> Task details
Extract every line of the material below that contains the string "center", copying each one in full.

> Dataset excerpts
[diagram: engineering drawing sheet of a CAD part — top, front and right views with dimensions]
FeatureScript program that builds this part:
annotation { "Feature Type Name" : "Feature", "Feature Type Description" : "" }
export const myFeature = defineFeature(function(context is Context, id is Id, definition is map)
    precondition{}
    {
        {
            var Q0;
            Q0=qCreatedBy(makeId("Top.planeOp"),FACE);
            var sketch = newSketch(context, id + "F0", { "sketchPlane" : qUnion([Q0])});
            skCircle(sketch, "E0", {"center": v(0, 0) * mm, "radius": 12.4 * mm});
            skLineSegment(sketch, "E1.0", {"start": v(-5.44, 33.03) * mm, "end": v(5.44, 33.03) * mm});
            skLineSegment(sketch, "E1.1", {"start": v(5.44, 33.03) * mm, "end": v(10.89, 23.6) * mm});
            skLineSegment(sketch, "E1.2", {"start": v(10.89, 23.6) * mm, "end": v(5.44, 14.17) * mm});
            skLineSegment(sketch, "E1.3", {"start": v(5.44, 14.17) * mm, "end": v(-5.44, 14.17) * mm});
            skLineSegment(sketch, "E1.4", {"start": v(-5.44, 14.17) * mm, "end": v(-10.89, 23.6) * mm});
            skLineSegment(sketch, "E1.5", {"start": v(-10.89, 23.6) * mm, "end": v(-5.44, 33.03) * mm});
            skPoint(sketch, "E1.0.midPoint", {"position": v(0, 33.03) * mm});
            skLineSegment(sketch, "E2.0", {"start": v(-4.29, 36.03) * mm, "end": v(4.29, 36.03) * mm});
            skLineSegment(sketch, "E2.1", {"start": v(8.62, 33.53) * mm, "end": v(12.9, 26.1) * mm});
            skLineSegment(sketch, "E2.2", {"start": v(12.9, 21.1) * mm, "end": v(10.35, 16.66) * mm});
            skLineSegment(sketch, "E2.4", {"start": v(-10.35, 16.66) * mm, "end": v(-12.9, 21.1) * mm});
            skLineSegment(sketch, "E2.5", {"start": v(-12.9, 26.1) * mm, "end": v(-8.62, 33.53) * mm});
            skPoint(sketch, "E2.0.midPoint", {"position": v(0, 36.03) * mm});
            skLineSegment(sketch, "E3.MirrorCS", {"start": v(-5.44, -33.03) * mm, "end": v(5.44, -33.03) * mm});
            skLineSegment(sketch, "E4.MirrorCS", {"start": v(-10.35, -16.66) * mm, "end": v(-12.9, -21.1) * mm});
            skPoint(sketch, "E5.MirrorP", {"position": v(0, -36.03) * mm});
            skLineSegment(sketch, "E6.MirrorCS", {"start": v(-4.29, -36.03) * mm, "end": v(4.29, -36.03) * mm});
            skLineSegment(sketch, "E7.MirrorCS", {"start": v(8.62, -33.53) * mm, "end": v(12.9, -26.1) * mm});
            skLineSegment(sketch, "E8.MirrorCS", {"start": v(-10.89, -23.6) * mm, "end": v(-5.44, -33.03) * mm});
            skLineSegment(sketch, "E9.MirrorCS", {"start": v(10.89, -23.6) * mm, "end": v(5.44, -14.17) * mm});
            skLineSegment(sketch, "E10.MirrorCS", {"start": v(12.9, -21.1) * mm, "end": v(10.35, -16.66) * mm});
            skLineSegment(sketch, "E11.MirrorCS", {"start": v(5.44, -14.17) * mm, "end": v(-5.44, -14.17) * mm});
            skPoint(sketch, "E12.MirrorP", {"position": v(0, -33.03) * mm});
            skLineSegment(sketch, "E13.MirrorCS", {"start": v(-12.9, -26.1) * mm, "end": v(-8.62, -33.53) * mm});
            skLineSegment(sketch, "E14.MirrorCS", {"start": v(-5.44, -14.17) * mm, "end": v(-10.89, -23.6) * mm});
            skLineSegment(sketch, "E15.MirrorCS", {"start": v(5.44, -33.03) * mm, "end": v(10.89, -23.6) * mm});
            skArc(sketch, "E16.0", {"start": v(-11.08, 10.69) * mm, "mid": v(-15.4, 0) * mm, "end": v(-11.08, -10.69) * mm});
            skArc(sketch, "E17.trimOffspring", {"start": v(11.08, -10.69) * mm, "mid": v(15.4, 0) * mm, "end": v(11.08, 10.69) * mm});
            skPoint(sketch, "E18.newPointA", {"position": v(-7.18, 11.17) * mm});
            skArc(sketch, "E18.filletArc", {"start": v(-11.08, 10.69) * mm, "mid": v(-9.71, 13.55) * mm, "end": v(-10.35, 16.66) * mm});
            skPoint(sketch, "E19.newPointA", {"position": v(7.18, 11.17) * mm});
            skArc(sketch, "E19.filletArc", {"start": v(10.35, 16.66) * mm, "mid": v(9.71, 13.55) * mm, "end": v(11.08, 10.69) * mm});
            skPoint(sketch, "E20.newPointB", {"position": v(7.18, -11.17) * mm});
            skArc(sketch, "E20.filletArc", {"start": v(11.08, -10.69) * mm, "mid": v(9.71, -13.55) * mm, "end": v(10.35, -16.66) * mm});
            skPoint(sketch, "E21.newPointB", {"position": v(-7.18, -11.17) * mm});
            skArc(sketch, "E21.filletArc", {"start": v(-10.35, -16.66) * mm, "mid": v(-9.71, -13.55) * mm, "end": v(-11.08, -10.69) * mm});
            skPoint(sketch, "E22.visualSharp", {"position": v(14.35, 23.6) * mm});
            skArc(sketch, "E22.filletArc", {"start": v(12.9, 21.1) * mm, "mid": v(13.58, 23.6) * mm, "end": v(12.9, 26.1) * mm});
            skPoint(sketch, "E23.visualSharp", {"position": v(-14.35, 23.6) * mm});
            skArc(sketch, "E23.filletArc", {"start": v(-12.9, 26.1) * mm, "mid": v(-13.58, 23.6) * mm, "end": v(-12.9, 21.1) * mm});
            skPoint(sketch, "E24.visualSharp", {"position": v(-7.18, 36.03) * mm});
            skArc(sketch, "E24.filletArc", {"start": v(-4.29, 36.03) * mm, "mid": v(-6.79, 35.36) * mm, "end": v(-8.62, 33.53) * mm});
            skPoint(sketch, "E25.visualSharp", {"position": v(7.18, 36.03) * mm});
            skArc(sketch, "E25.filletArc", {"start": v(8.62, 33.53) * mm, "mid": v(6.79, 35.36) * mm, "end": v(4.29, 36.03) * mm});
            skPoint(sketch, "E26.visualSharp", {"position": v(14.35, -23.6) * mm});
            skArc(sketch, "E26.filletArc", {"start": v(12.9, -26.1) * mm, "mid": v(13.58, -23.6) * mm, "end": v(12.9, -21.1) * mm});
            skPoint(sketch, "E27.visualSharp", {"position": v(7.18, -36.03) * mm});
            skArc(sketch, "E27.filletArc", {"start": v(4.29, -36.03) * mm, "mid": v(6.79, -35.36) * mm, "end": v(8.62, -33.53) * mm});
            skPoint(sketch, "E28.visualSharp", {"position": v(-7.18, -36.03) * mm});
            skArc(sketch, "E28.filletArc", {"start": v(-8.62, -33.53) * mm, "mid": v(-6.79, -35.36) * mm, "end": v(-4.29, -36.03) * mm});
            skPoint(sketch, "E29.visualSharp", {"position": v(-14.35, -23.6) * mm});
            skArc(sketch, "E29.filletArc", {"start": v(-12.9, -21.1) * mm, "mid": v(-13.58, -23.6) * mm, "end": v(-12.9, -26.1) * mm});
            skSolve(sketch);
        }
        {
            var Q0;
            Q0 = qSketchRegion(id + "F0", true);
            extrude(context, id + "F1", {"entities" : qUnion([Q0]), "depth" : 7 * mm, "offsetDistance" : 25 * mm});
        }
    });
==
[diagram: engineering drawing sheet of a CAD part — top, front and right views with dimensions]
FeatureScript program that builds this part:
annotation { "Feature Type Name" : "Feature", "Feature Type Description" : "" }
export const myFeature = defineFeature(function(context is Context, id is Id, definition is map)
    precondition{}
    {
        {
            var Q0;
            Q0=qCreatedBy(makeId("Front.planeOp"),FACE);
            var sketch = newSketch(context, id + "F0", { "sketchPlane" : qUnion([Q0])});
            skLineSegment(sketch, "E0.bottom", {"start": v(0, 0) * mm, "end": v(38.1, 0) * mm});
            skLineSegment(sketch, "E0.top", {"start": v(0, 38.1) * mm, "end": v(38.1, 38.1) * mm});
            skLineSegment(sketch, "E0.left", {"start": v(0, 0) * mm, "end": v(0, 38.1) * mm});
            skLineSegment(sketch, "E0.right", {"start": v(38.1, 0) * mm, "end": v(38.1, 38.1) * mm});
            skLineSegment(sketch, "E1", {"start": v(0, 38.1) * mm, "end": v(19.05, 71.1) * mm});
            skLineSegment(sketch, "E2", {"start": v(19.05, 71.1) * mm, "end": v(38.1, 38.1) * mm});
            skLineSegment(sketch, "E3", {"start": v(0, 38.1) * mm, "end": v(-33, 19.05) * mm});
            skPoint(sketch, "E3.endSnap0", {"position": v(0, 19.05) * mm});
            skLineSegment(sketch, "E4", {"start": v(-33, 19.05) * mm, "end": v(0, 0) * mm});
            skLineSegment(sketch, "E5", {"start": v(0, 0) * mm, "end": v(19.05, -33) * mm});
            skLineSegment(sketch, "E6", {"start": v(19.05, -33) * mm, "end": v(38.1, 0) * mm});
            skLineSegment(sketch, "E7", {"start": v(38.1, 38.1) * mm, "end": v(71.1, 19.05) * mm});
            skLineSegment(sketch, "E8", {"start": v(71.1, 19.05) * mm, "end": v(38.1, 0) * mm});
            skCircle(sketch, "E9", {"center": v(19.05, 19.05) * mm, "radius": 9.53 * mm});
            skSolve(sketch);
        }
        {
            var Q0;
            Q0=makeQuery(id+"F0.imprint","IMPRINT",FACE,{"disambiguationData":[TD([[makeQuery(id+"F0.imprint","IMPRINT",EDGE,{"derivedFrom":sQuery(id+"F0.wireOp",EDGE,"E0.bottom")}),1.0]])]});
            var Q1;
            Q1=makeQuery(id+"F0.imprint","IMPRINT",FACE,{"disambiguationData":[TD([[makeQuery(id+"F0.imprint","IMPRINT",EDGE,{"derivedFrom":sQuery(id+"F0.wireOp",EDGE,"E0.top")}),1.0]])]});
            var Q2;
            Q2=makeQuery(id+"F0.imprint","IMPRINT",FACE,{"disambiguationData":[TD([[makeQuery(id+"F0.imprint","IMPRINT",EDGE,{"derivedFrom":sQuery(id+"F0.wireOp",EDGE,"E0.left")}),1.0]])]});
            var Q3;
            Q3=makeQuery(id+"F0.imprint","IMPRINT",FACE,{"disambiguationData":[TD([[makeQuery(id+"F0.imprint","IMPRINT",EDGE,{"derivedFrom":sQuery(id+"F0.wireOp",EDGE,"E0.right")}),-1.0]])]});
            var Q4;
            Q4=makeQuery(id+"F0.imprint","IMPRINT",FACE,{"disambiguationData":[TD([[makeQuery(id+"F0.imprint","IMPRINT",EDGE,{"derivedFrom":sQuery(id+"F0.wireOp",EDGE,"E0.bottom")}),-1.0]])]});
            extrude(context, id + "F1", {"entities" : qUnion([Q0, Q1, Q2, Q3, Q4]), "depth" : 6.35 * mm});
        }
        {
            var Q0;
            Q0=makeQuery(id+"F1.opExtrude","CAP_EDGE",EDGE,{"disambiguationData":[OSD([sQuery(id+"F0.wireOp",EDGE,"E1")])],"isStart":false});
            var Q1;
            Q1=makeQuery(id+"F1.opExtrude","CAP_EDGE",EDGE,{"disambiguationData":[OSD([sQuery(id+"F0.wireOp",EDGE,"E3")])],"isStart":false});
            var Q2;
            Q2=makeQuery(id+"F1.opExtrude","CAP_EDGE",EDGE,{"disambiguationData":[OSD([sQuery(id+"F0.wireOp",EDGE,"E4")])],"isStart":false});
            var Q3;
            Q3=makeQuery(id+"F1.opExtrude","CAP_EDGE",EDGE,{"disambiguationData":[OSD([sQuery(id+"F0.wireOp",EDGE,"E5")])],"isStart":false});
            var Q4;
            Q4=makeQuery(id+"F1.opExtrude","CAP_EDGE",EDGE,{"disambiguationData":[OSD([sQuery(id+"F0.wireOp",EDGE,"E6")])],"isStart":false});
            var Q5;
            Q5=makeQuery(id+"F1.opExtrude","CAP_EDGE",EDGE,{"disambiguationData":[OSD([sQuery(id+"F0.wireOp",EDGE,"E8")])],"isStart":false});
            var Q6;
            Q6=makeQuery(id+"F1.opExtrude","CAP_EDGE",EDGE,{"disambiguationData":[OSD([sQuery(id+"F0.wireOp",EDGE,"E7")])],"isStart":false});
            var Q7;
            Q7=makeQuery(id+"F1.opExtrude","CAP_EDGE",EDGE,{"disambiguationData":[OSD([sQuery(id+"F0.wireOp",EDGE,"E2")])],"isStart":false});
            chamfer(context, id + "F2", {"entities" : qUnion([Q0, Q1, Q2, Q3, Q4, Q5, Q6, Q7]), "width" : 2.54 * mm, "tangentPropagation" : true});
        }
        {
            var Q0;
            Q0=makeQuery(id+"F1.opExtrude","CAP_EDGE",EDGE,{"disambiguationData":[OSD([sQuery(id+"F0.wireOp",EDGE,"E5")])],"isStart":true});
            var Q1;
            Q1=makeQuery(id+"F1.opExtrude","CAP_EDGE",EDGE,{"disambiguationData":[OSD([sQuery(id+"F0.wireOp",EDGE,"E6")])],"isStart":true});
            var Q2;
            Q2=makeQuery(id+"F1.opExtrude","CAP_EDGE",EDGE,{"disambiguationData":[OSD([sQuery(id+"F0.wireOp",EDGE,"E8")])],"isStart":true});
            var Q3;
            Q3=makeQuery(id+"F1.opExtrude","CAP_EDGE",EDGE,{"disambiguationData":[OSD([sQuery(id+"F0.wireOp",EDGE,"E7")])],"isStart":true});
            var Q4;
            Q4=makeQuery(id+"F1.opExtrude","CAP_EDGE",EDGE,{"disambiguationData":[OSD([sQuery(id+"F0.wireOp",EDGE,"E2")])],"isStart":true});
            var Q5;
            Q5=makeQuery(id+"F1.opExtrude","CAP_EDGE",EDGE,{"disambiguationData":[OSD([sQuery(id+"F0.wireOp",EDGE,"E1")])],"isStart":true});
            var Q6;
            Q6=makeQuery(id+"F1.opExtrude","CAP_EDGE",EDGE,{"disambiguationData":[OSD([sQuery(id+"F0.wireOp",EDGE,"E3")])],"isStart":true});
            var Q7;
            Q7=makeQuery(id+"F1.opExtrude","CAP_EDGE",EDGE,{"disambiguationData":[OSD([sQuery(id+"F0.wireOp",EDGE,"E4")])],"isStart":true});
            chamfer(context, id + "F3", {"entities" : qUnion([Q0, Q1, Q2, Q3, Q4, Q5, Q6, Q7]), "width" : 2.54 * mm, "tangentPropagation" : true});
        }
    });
---
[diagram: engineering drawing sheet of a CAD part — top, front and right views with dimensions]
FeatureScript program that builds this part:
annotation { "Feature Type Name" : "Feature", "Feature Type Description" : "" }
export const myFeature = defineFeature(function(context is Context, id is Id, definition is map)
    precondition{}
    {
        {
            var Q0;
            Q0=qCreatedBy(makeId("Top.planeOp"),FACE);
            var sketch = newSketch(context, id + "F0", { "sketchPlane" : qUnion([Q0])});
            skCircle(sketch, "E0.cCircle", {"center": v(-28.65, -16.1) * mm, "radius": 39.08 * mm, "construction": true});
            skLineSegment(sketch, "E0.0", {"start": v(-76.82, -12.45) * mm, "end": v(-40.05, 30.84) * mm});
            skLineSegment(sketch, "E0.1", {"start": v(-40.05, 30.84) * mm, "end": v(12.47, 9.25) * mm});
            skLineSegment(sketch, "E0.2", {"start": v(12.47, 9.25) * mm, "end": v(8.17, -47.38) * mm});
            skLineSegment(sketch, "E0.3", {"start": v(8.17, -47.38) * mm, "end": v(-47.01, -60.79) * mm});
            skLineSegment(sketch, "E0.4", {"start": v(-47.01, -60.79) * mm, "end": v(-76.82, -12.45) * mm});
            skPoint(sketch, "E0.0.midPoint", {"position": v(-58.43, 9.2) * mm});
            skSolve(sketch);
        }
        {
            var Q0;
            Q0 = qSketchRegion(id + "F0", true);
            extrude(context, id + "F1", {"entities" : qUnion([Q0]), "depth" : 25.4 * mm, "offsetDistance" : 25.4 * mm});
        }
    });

> Answer to this problem
            skCircle(sketch, "E0", {"center": v(0, 0) * mm, "radius": 12.4 * mm});
            skCircle(sketch, "E9", {"center": v(19.05, 19.05) * mm, "radius": 9.53 * mm});
            skCircle(sketch, "E0.cCircle", {"center": v(-28.65, -16.1) * mm, "radius": 39.08 * mm, "construction": true});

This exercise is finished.